SARS-CoV-2 causes a different cytokine response compared to other cytokine storm-causing respiratory viruses in severely ill patients
Frontiers in Immunology
Hyper-induction of pro-inflammatory cytokines, also known as a cytokine storm or cytokine release syndrome (CRS) is one of the key aspects of the currently ongoing SARS-CoV-2 pandemic. This process occurs when a large number of innate and adaptive immune cells activate, and start producing pro-inflammatory cytokines, establishing an exacerbated feedback loop of inflammation. It is one of the factors contributing to the mortality observed with COVID-19 for a subgroup of patients. CRS is not unique to SARS-CoV-2 infection; it was prevalent in most of the major human coronavirus and influenza A subtype outbreaks of the past two decades (H5N1, SARS-CoV, MERS-CoV, H7N9). With a comprehensive literature search, we collected changing cytokine levels from patients upon infection with the viral pathogens mentioned above. We analysed published patient data to highlight the conserved and unique cytokine responses caused by these viruses.
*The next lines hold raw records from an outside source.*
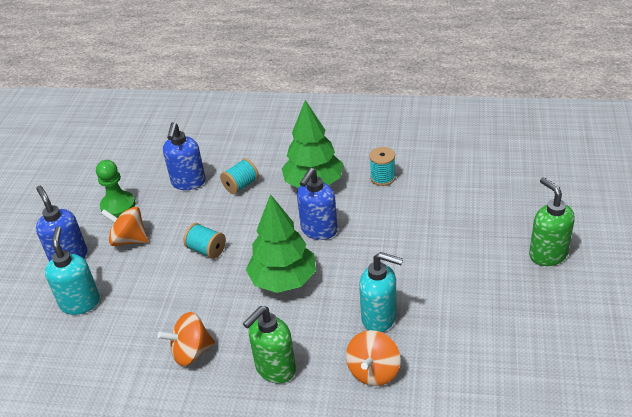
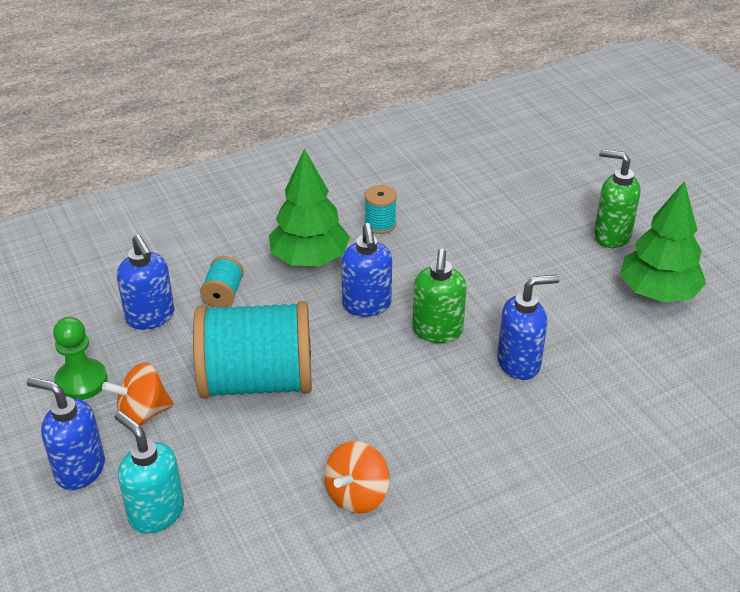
camera: 40 degrees left, 0 degrees up
(207, 250) = (257, 381): turquoise spool -> turquoise spool, size x2.43
(275, 369) = (467, 464): green soap dispenser -> green soap dispenser (437, 331)
(283, 280) = (381, 372): green tree -> green tree (658, 292)
(373, 371) = (565, 416): orange spinning top -> none
(380, 318) = (519, 363): turquoise soap dispenser -> blue soap dispenser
Our curation indicates that the cytokine response induced by SARS-CoV-2 is different compared to other CRS-causing respiratory viruses, as SARS-CoV-2 does not always induce specific cytokines like other coronaviruses or influenza do, such as IL-2, IL-10, IL-4 or IL-5. Comparing the collated cytokine responses caused by the analysed viruses highlights a SARS-CoV-2 specific dysregulation of the type-I IFN response, and its downstream cytokine signatures. The map of responses gathered in this study could help specialists identify interventions that alleviate CRS in different diseases, and evaluate whether they could be used in COVID-19 cases.